In winter, from November to March, snow and ice cover the island, storms are frequent, and there are also some sunny days. The road conditions are difficult especially in the interior of Iceland, and some secondary roads are inaccessible, and so, we recommend you practice patience and prudence! At this time of year, temperatures range from -10 to +2, and if the wind gets involved, it does seem much colder! In the case of problems or difficulties during your trip, remember the emergency number, 112.
A visit to the public pool is not necessarily the first activity you'd think of in winter, but in Iceland, it makes a lot of sense. Iceland is full of beautiful natural spas and hot springs. However, public swimming pools are also a unique experience. In Iceland, almost all swimming pools are outside, cold air and hot water combined are an unusual and surprising mix. There's nothing better than to bask in hot water at 40 degrees when it is snowing outside. The pools open all year round from early morning (weekdays 6:30 am) it gives locals a chance to go for a dip before work. If you don't like swimming, don't worry; the Icelandic public pools are also designed for relaxation and socialising!
The northern lights
To view the Northern Lights on a winter's night is a must! To see the aurora borealis, it must be dark, the sky clear and solar activity intense. To find out where the sky is clear you can check out the Icelandic weather report on the website. To see if solar activity is enough to view the Northern Lights, the same site shows forecasts for the coming week, but we recommend you don't rely on these reports for more than a few hours because there can be a sudden weather change. You can get in your car and go Northern Lights hunting at night, or hire the services of a tour agency that will guide you to the right place.
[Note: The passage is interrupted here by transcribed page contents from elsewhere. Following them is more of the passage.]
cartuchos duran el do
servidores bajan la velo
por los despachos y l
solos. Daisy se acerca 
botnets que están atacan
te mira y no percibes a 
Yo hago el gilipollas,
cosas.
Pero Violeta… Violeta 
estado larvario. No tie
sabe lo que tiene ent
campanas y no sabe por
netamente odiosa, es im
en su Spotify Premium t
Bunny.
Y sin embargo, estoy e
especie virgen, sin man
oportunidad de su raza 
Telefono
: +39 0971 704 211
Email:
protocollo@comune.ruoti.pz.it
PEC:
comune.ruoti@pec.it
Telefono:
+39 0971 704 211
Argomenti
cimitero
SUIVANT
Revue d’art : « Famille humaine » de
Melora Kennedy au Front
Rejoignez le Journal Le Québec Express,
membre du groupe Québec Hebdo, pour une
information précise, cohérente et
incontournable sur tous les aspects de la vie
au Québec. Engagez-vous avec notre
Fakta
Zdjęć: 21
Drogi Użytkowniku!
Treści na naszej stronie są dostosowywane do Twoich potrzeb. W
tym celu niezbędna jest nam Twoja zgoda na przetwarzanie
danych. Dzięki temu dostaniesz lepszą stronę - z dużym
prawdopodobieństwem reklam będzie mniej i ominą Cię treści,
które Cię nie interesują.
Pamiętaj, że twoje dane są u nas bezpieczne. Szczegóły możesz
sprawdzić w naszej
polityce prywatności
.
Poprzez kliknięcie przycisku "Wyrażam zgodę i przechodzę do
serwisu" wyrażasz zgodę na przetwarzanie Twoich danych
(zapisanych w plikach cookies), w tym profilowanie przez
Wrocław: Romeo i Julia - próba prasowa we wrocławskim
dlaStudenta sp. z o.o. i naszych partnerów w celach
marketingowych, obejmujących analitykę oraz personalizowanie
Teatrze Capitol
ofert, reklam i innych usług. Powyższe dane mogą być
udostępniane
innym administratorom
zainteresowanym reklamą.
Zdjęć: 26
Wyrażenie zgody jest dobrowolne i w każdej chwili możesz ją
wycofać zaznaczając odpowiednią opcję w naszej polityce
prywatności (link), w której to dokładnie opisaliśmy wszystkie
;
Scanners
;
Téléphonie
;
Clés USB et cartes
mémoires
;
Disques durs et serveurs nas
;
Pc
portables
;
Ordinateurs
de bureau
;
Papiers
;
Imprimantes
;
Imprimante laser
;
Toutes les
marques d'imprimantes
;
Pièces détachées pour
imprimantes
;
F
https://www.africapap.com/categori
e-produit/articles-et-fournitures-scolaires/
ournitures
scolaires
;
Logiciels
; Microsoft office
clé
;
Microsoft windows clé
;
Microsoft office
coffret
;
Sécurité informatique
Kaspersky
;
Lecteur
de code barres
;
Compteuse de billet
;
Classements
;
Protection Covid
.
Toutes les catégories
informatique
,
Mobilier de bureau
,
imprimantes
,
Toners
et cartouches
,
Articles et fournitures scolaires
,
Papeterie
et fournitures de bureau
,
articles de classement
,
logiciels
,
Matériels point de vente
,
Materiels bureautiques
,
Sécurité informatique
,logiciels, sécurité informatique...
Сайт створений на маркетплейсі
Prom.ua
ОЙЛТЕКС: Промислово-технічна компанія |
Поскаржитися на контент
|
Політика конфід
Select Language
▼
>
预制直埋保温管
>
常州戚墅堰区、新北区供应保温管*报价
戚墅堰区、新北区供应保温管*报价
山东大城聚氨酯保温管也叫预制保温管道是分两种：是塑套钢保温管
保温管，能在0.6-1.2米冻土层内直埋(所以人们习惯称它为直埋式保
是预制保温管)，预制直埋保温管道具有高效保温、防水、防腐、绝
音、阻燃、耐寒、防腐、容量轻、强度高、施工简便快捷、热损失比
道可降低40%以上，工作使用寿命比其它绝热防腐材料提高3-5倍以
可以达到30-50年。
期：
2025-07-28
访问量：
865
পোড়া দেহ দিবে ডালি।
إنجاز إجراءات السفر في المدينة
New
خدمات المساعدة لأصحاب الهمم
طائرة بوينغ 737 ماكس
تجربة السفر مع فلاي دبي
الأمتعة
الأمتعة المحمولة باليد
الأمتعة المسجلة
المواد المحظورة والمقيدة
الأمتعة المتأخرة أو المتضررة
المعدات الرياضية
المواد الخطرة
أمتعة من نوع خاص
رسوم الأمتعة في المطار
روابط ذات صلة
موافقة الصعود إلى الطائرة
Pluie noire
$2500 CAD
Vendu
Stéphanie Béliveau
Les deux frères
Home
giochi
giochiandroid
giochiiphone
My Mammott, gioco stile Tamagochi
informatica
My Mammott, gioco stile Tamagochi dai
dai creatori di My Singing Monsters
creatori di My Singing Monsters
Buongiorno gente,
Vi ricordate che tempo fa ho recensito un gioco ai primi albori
Iceland has dozens of ski slopes stretching out to all four corners of the country. The best-known slopes for downhill skiing are at Bláfjöll near Reykjavík, Hlíðarfjall in Akureyri North of Iceland. You can also ski in Isafjörður in the west and most of Northern parts of Iceland and the East.
Enjoy the city
Many events take place in the Icelandic capital in wintertime which is especially great for helping one forget about the long dark winter days. Enjoy the many festivals in Reykjavík i.e. Iceland Airwaves, the Dark Music Days, the Reykjavík Winter Lights Festival, the Food and Fun Design March, and so on! Visit museums and spend a lot of time at the cafe, and you'll soon become a real Reykjavíkingur! Egilsstadir is also a festival to celebrate the winter, Days of Darkness, and Akureyri is a lot of events related to skiing and surfing throughout the winter.
... Or the countryside!
Think outside the box, and go to the Icelandic highlands with a guide! Winter is a magical and mysterious season, why not experience it in a place away from the world? Wild and incredible destinations in winter are numerous (should I say everywhere)? Landmannalaugar, for example, is a pearl of the highlands of Iceland, situated in the nature reserve Fjallabak. Located at the extremity of Laugahraun lava field formed during a volcanic eruption in 1477, this place is known for its beautiful scenery and geothermal sources. In summer it is a popular place for tourism but in winter, fewer people go to the highlands (only authorised agencies have the right and the technical means to venture there).